A decision in New Zealand has been made to rebuild Christchurch's Anglican cathedral, six years after it was badly damaged in a deadly earthquake.
Large sections of the late 19th–century, neo-Gothic building collapsed in the 6.3-magnitude quake in which 185 people were killed and the South Island city's downtown area was levelled in February 2011.
The cathedral's future has been the subject of debate since 2013, when a temporary church on the site was made out of cardboard.
The Anglican Church sought to tear the structure down and start afresh on cost grounds, claiming that the restoration estimate of more than NZ$100 million ($73 million) was prohibitive.

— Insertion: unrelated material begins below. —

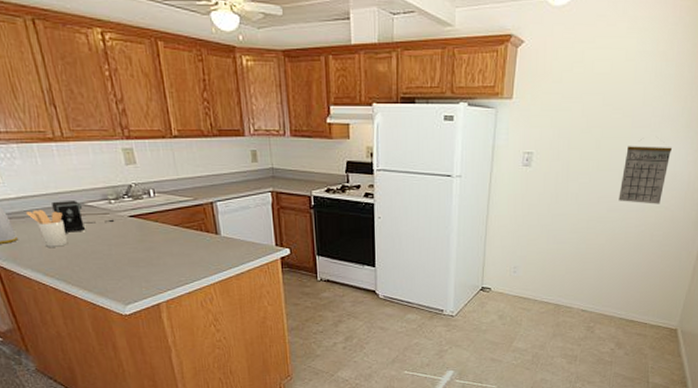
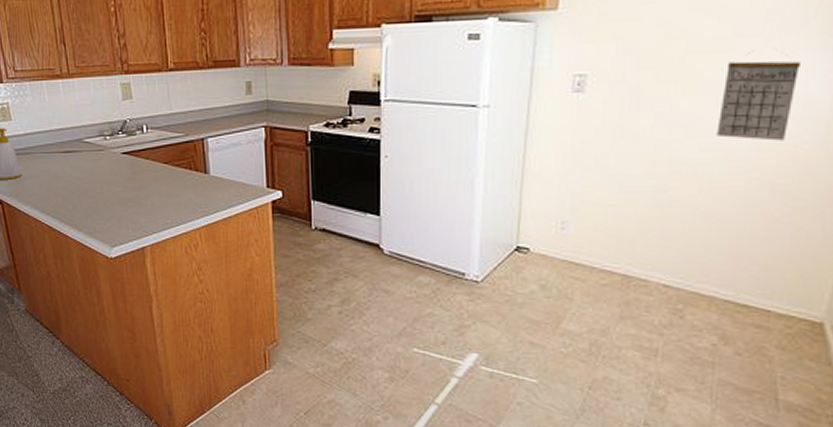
utensil holder: present [25,210,67,247] -> none [30,146,64,184]
coffee maker: present [52,201,115,233] -> none [54,137,109,169]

But heritage groups, who welcomed yesterday's decision, challenged the Anglican position in court, arguing that the cathedral was an intrinsic part of the city's historical fabric.

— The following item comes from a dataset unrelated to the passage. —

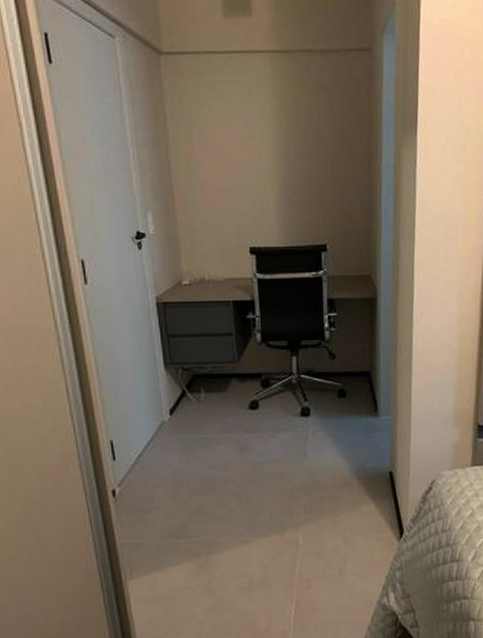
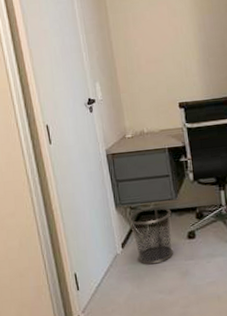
waste bin: none [180,368,232,436] -> present [129,206,173,265]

A compromise was finally announced over the weekend which capped the church's liability in the rebuilding process.
'People are overjoyed and delighted with the decision,' Restore Christchurch Cathedral co-chair Mark Belton told AFP. 'From our point of view sanity has been restored.'
Belton added that to have demolished the historic cathedral precinct would have 'ripped the heart out of the city'.
He went on: 'This will allow a wound to be healed.'
Heritage New Zealand's Claire Craig said the restoration was 'a significant milestone in the redevelopment of the city...With so much heritage lost following the 2010 and 2011 earthquakes, the recovery of the city's defining landmark will be welcomed by locals and visitors alike.'
Work is scheduled to begin before the end of this year, and the Church expects the rebuilding process to take up to a decade.